(Items from a data source)
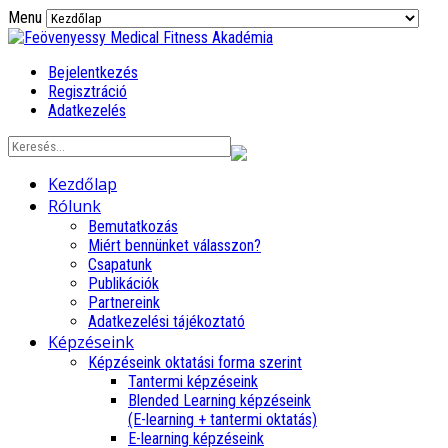
Menu
Bejelentkezés
Regisztráció
Adatkezelés
Kezdőlap
Rólunk
Bemutatkozás
Miért bennünket válasszon?
Csapatunk
Publikációk
Partnereink
Adatkezelési tájékoztató
Képzéseink
Képzéseink oktatási forma szerint
Tantermi képzéseink
Blended Learning képzéseink
(E-learning + tantermi oktatás)
E-learning képzéseink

— WHAT TO DO —
Recast the lines of the listing above as a Markdown table with the columns No. and Text, one row per line, skipping any blank lines. Omit the picture from your answer.

— ANSWER FOR THIS EXERCISE —
| No. | Text |
|---|---|
| 1 | Menu |
| 2 | Bejelentkezés |
| 3 | Regisztráció |
| 4 | Adatkezelés |
| 5 | Kezdőlap |
| 6 | Rólunk |
| 7 | Bemutatkozás |
| 8 | Miért bennünket válasszon? |
| 9 | Csapatunk |
| 10 | Publikációk |
| 11 | Partnereink |
| 12 | Adatkezelési tájékoztató |
| 13 | Képzéseink |
| 14 | Képzéseink oktatási forma szerint |
| 15 | Tantermi képzéseink |
| 16 | Blended Learning képzéseink |
| 17 | (E-learning + tantermi oktatás) |
| 18 | E-learning képzéseink |